Page images and extracted text:
========================================

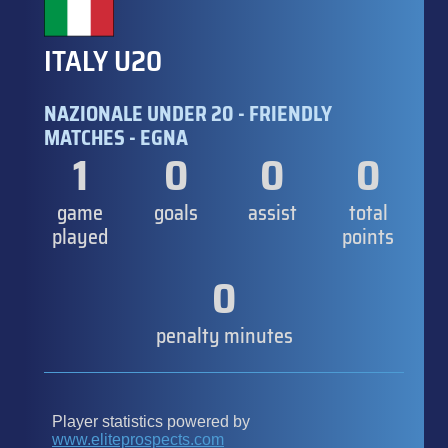
ITALY U20
NAZIONALE UNDER 20 - FRIENDLY
MATCHES - EGNA
1
0
0
0
game
goals
assist
total
played
points
0
penalty minutes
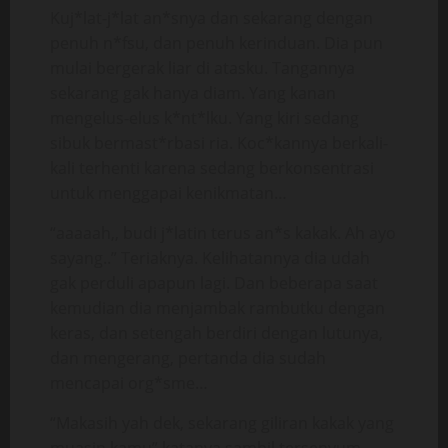
Kuj*lat-j*lat an*snya dan sekarang dengan
penuh n*fsu, dan penuh kerinduan. Dia pun
mulai bergerak liar di atasku. Tangannya
sekarang gak hanya diam. Yang kanan
mengelus-elus k*nt*lku. Yang kiri sedang
sibuk bermast*rbasi ria. Koc*kannya berkali-
kali terhenti karena sedang berkonsentrasi
untuk menggapai kenikmatan…
“aaaaah,, budi j*latin terus an*s kakak. Ah ayo
sayang..” Teriaknya. Kelihatannya dia udah
gak perduli apapun lagi. Dan beberapa saat
kemudian dia menjambak rambutku dengan
keras, dan setengah berdiri dengan lutunya,
dan mengerang, pertanda dia sudah
mencapai org*sme…
“Makasih yah dek, sekarang giliran kakak yang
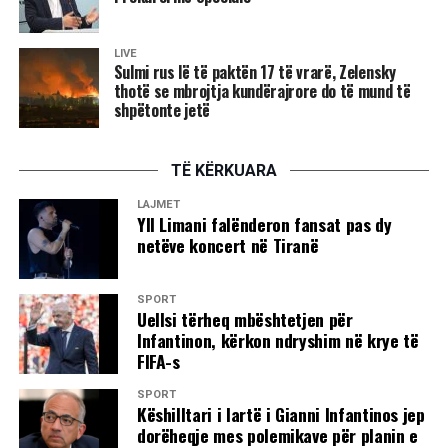
dyshimta /Bild/
LIVE
Sulmi rus lë të paktën 17 të vrarë, Zelensky
thotë se mbrojtja kundërajrore do të mund të
shpëtonte jetë
TË KËRKUARA
LAJMET
Yll Limani falënderon fansat pas dy
netëve koncert në Tiranë
SPORT
Uellsi tërheq mbështetjen për
Infantinon, kërkon ndryshim në krye të
FIFA-s
SPORT
Këshilltari i lartë i Gianni Infantinos jep
dorëheqje mes polemikave për planin e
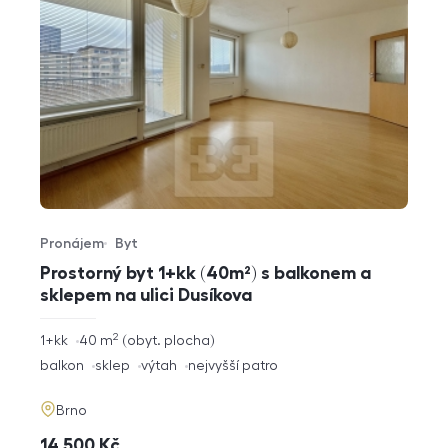
Pronájem
Byt
Typ nabídky
Typ nemovitosti
Prostorný byt 1+kk (40m²) s balkonem a
sklepem na ulici Dusíkova
2
rozměry
1+kk
40
m
obyt. plocha
dispozice
funkce
balkon
sklep
výtah
nejvyšší patro
adresa
Brno
cena
14 500
Kč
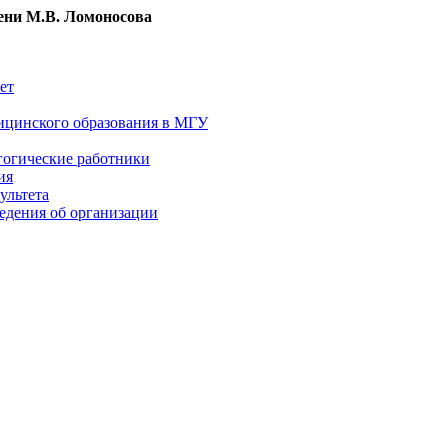
ни М.В. Ломоносова
ет
ицинского образования в МГУ
гогические работники
ия
ультета
едения об организации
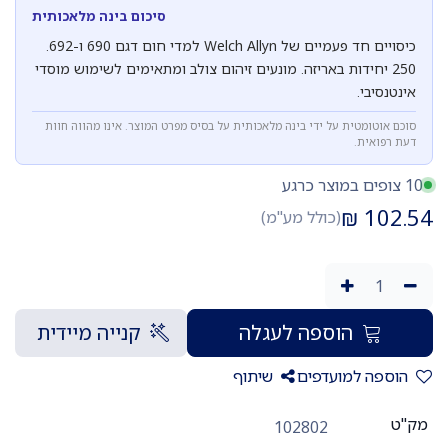
סיכום בינה מלאכותית
כיסויים חד פעמיים של Welch Allyn למדי חום דגם 690 ו-692.
250 יחידות באריזה. מונעים זיהום צולב ומתאימים לשימוש מוסדי
אינטנסיבי.
סוכם אוטומטית על ידי בינה מלאכותית על בסיס מפרט המוצר. אינו מהווה חוות
דעת רפואית.
10 צופים במוצר כרגע
₪
102.54
(כולל מע"מ)
הוספה לעגלה
קנייה מיידית
הוספה למועדפים
שיתוף
מק"ט
102802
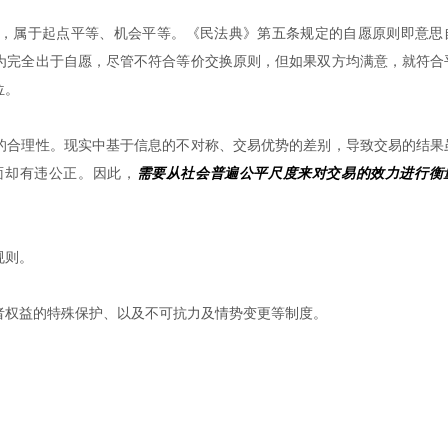
，属于起点平等、机会平等。《民法典》第五条规定的自愿原则即意思
为完全出于自愿，尽管不符合等价交换原则，但如果双方均满意，就符合
位。
的合理性。现实中基于信息的不对称、交易优势的差别，导致交易的结果
面却有违公正。因此，
需要从社会普遍公平尺度来对交易的效力进行衡
规则。
者权益的特殊保护、以及不可抗力及情势变更等制度。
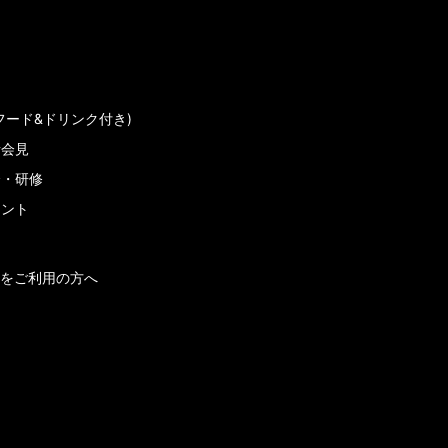
フード&ドリンク付き)
者会見
会・研修
メント
をご利用の方へ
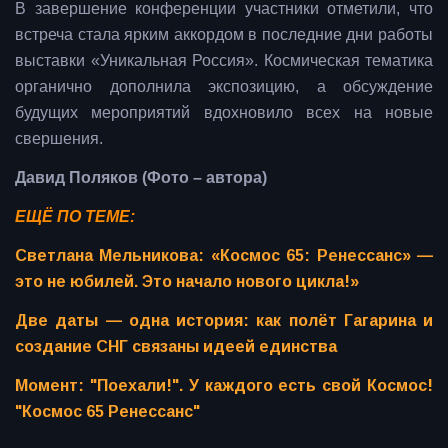
В завершение конференции участники отметили, что
встреча стала ярким аккордом в последние дни работы
выставки «Уникальная Россия». Космическая тематика
органично дополнила экспозицию, а обсуждение
будущих мероприятий вдохновило всех на новые
свершения.
Давид Поляков (Фото – автора)
ЕЩЁ ПО ТЕМЕ:
Светлана Мельникова: «Космос 65: Ренессанс» —
это не юбилей. Это начало нового цикла!»
Две даты — одна история: как полёт Гагарина и
создание СНГ связаны идеей единства
Момент: "Поехали!". У каждого есть свой Космос!
"Космос 65 Ренессанс"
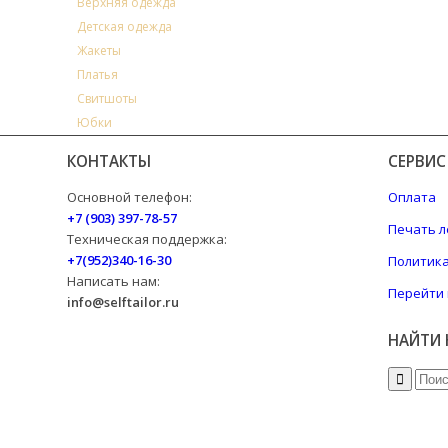
Верхняя одежда
Детская одежда
Жакеты
Платья
Свитшоты
Юбки
КОНТАКТЫ
СЕРВИС
Основной телефон:
Оплата
+7 (903) 397-78-57
Печать л
Техническая поддержка:
+7(952)340-16-30
Политик
Написать нам:
Перейти 
info@selftailor.ru
НАЙТИ 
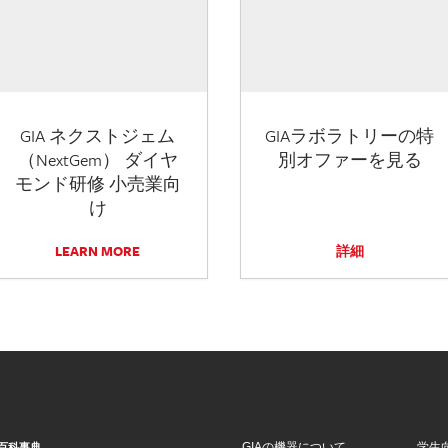
GIA ネクストジェム
GIAラボラトリーの特
（NextGem） ダイヤ
別オファーを見る
モンド研修 小売業向
け
LEARN MORE
詳細
GIAの機器について
学生
百科事典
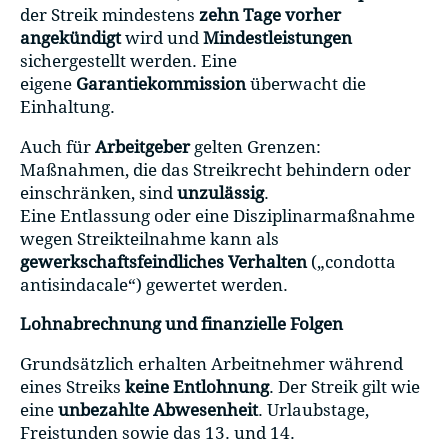
der Streik mindestens
zehn Tage vorher
angekündigt
wird und
Mindestleistungen
sichergestellt werden. Eine
eigene
Garantiekommission
überwacht die
Einhaltung.
Auch für
Arbeitgeber
gelten Grenzen:
Maßnahmen, die das Streikrecht behindern oder
einschränken, sind
unzulässig
.
Eine Entlassung oder eine Disziplinarmaßnahme
wegen Streikteilnahme kann als
gewerkschaftsfeindliches Verhalten
(„condotta
antisindacale“) gewertet werden.
Lohnabrechnung und finanzielle Folgen
Grundsätzlich erhalten Arbeitnehmer während
eines Streiks
keine Entlohnung
. Der Streik gilt wie
eine
unbezahlte Abwesenheit
. Urlaubstage,
Freistunden sowie das 13. und 14.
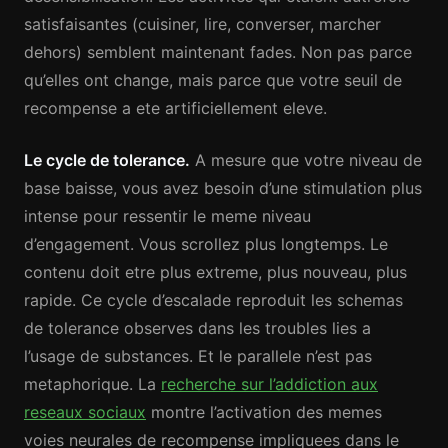
satisfaisantes (cuisiner, lire, converser, marcher
dehors) semblent maintenant fades. Non pas parce
qu’elles ont change, mais parce que votre seuil de
recompense a ete artificiellement eleve.
Le cycle de tolerance.
A mesure que votre niveau de
base baisse, vous avez besoin d’une stimulation plus
intense pour ressentir le meme niveau
d’engagement. Vous scrollez plus longtemps. Le
contenu doit etre plus extreme, plus nouveau, plus
rapide. Ce cycle d’escalade reproduit les schemas
de tolerance observes dans les troubles lies a
l’usage de substances. Et le parallele n’est pas
metaphorique. La
recherche sur l’addiction aux
reseaux sociaux
montre l’activation des memes
voies neurales de recompense impliquees dans le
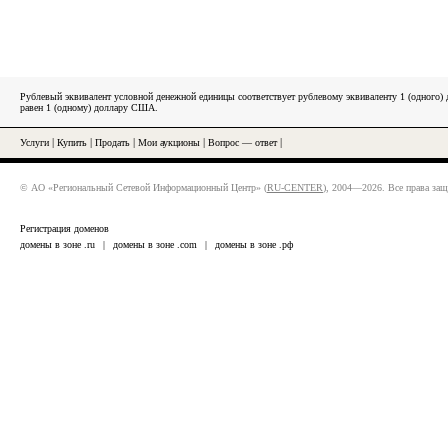
Рублевый эквивалент условной денежной единицы соответствует рублевому эквиваленту 1 (одного
равен 1 (одному) доллару США.
Услуги
|
Купить
|
Продать
|
Мои аукционы
|
Вопрос — ответ
|
© АО «Региональный Сетевой Информационный Центр» (
RU-CENTER
), 2004—2026. Все права за
Регистрация доменов
домены в зоне .ru
|
домены в зоне .com
|
домены в зоне .рф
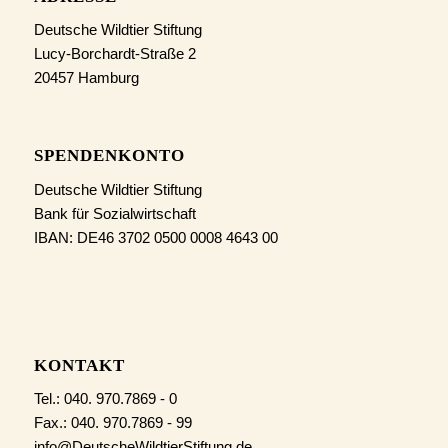
Deutsche Wildtier Stiftung
Lucy-Borchardt-Straße 2
20457 Hamburg
SPENDENKONTO
Deutsche Wildtier Stiftung
Bank für Sozialwirtschaft
IBAN: DE46 3702 0500 0008 4643 00
KONTAKT
Tel.: 040. 970.7869 - 0
Fax.: 040. 970.7869 - 99
info@DeutscheWildtierStiftung.de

========================================

- _EXERCISE DESCRIPTION_:
Write out exactly the lines above between the one with "l’usage de substances." and the one with "Tel.: 040. 970.7869 - 0", inclusive, with pictures left out.

- _TASK RESULT_:
l’usage de substances. Et le parallele n’est pas
metaphorique. La
recherche sur l’addiction aux
reseaux sociaux
montre l’activation des memes
voies neurales de recompense impliquees dans le
Рублевый эквивалент условной денежной единицы соответствует рублевому эквиваленту 1 (одного
равен 1 (одному) доллару США.
Услуги
|
Купить
|
Продать
|
Мои аукционы
|
Вопрос — ответ
|
© АО «Региональный Сетевой Информационный Центр» (
RU-CENTER
), 2004—2026. Все права за
Регистрация доменов
домены в зоне .ru
|
домены в зоне .com
|
домены в зоне .рф
Deutsche Wildtier Stiftung
Lucy-Borchardt-Straße 2
20457 Hamburg
SPENDENKONTO
Deutsche Wildtier Stiftung
Bank für Sozialwirtschaft
IBAN: DE46 3702 0500 0008 4643 00
KONTAKT
Tel.: 040. 970.7869 - 0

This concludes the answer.